Source texts of formatted documents:
::::

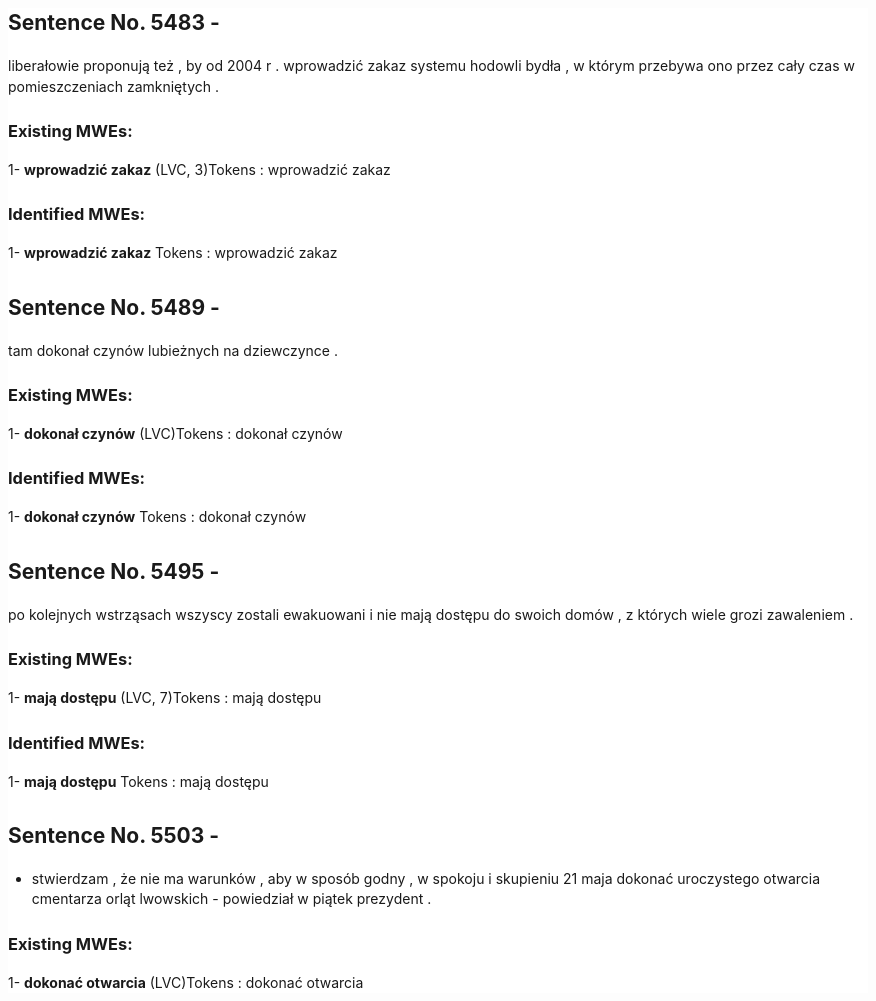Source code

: ## Sentence No. 5483 - 
liberałowie proponują też , by od 2004 r . wprowadzić zakaz systemu hodowli bydła , w którym przebywa ono przez cały czas w pomieszczeniach zamkniętych . 
### Existing MWEs: 
1- **wprowadzić zakaz** (LVC, 3)Tokens : 
wprowadzić
zakaz

### Identified MWEs: 
1- **wprowadzić zakaz** Tokens : 
wprowadzić
zakaz

## Sentence No. 5489 - 
tam dokonał czynów lubieżnych na dziewczynce . 
### Existing MWEs: 
1- **dokonał czynów** (LVC)Tokens : 
dokonał
czynów

### Identified MWEs: 
1- **dokonał czynów** Tokens : 
dokonał
czynów

## Sentence No. 5495 - 
po kolejnych wstrząsach wszyscy zostali ewakuowani i nie mają dostępu do swoich domów , z których wiele grozi zawaleniem . 
### Existing MWEs: 
1- **mają dostępu** (LVC, 7)Tokens : 
mają
dostępu

### Identified MWEs: 
1- **mają dostępu** Tokens : 
mają
dostępu

## Sentence No. 5503 - 
- stwierdzam , że nie ma warunków , aby w sposób godny , w spokoju i skupieniu 21 maja dokonać uroczystego otwarcia cmentarza orląt lwowskich - powiedział w piątek prezydent . 
### Existing MWEs: 
1- **dokonać otwarcia** (LVC)Tokens : 
dokonać
otwarcia

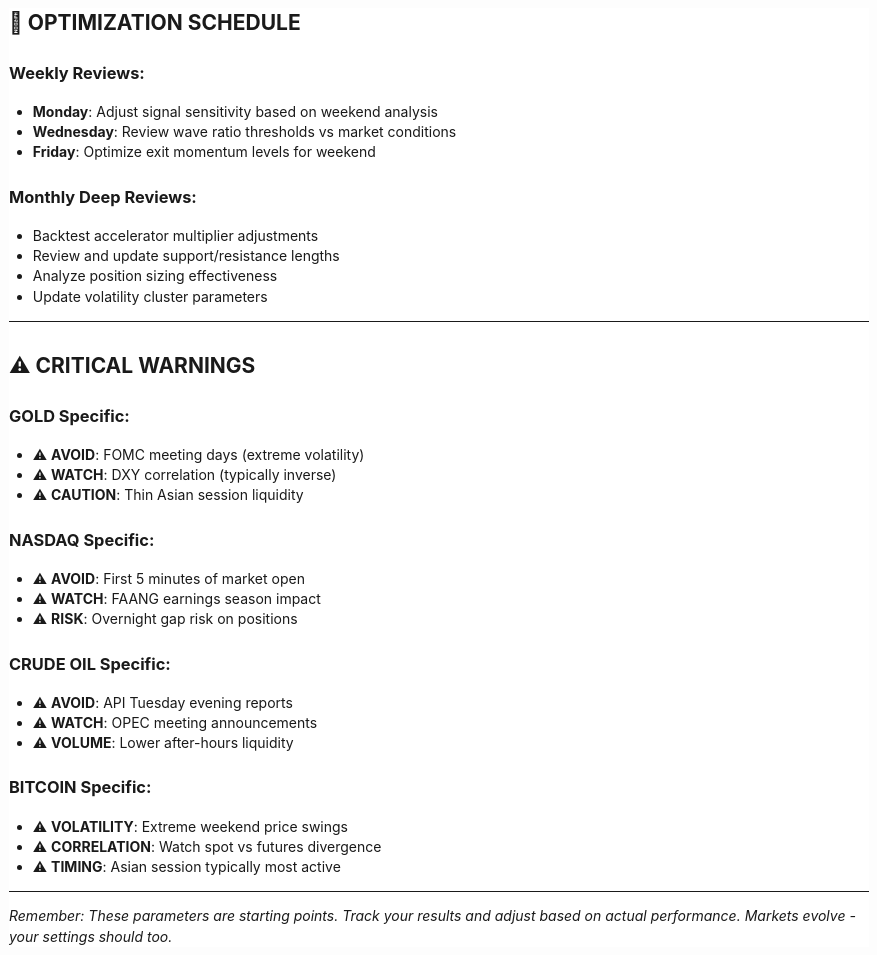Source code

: 
## 🔧 **OPTIMIZATION SCHEDULE**

### **Weekly Reviews:**
- **Monday**: Adjust signal sensitivity based on weekend analysis
- **Wednesday**: Review wave ratio thresholds vs market conditions
- **Friday**: Optimize exit momentum levels for weekend

### **Monthly Deep Reviews:**
- Backtest accelerator multiplier adjustments
- Review and update support/resistance lengths
- Analyze position sizing effectiveness
- Update volatility cluster parameters

---

## ⚠️ **CRITICAL WARNINGS**

### **GOLD Specific:**
- ⚠️ **AVOID**: FOMC meeting days (extreme volatility)
- ⚠️ **WATCH**: DXY correlation (typically inverse)
- ⚠️ **CAUTION**: Thin Asian session liquidity

### **NASDAQ Specific:**
- ⚠️ **AVOID**: First 5 minutes of market open
- ⚠️ **WATCH**: FAANG earnings season impact
- ⚠️ **RISK**: Overnight gap risk on positions

### **CRUDE OIL Specific:**
- ⚠️ **AVOID**: API Tuesday evening reports
- ⚠️ **WATCH**: OPEC meeting announcements
- ⚠️ **VOLUME**: Lower after-hours liquidity

### **BITCOIN Specific:**
- ⚠️ **VOLATILITY**: Extreme weekend price swings
- ⚠️ **CORRELATION**: Watch spot vs futures divergence
- ⚠️ **TIMING**: Asian session typically most active

---

*Remember: These parameters are starting points. Track your results and adjust based on actual performance. Markets evolve - your settings should too.*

::::

TO DO:
Edit the source text in all of the data above, replacing "Existing MWEs" with "Annotated MWEs" wherever it appears and leaving everything else unchanged. Leave the pictures out of your answer.

TASK SOLUTION:
Source code

: ## Sentence No. 5483 - 
liberałowie proponują też , by od 2004 r . wprowadzić zakaz systemu hodowli bydła , w którym przebywa ono przez cały czas w pomieszczeniach zamkniętych . 
### Annotated MWEs: 
1- **wprowadzić zakaz** (LVC, 3)Tokens : 
wprowadzić
zakaz

### Identified MWEs: 
1- **wprowadzić zakaz** Tokens : 
wprowadzić
zakaz

## Sentence No. 5489 - 
tam dokonał czynów lubieżnych na dziewczynce . 
### Annotated MWEs: 
1- **dokonał czynów** (LVC)Tokens : 
dokonał
czynów

### Identified MWEs: 
1- **dokonał czynów** Tokens : 
dokonał
czynów

## Sentence No. 5495 - 
po kolejnych wstrząsach wszyscy zostali ewakuowani i nie mają dostępu do swoich domów , z których wiele grozi zawaleniem . 
### Annotated MWEs: 
1- **mają dostępu** (LVC, 7)Tokens : 
mają
dostępu

### Identified MWEs: 
1- **mają dostępu** Tokens : 
mają
dostępu

## Sentence No. 5503 - 
- stwierdzam , że nie ma warunków , aby w sposób godny , w spokoju i skupieniu 21 maja dokonać uroczystego otwarcia cmentarza orląt lwowskich - powiedział w piątek prezydent . 
### Annotated MWEs: 
1- **dokonać otwarcia** (LVC)Tokens : 
dokonać
otwarcia

Source code

: 
## 🔧 **OPTIMIZATION SCHEDULE**

### **Weekly Reviews:**
- **Monday**: Adjust signal sensitivity based on weekend analysis
- **Wednesday**: Review wave ratio thresholds vs market conditions
- **Friday**: Optimize exit momentum levels for weekend

### **Monthly Deep Reviews:**
- Backtest accelerator multiplier adjustments
- Review and update support/resistance lengths
- Analyze position sizing effectiveness
- Update volatility cluster parameters

---

## ⚠️ **CRITICAL WARNINGS**

### **GOLD Specific:**
- ⚠️ **AVOID**: FOMC meeting days (extreme volatility)
- ⚠️ **WATCH**: DXY correlation (typically inverse)
- ⚠️ **CAUTION**: Thin Asian session liquidity

### **NASDAQ Specific:**
- ⚠️ **AVOID**: First 5 minutes of market open
- ⚠️ **WATCH**: FAANG earnings season impact
- ⚠️ **RISK**: Overnight gap risk on positions

### **CRUDE OIL Specific:**
- ⚠️ **AVOID**: API Tuesday evening reports
- ⚠️ **WATCH**: OPEC meeting announcements
- ⚠️ **VOLUME**: Lower after-hours liquidity

### **BITCOIN Specific:**
- ⚠️ **VOLATILITY**: Extreme weekend price swings
- ⚠️ **CORRELATION**: Watch spot vs futures divergence
- ⚠️ **TIMING**: Asian session typically most active

---

*Remember: These parameters are starting points. Track your results and adjust based on actual performance. Markets evolve - your settings should too.*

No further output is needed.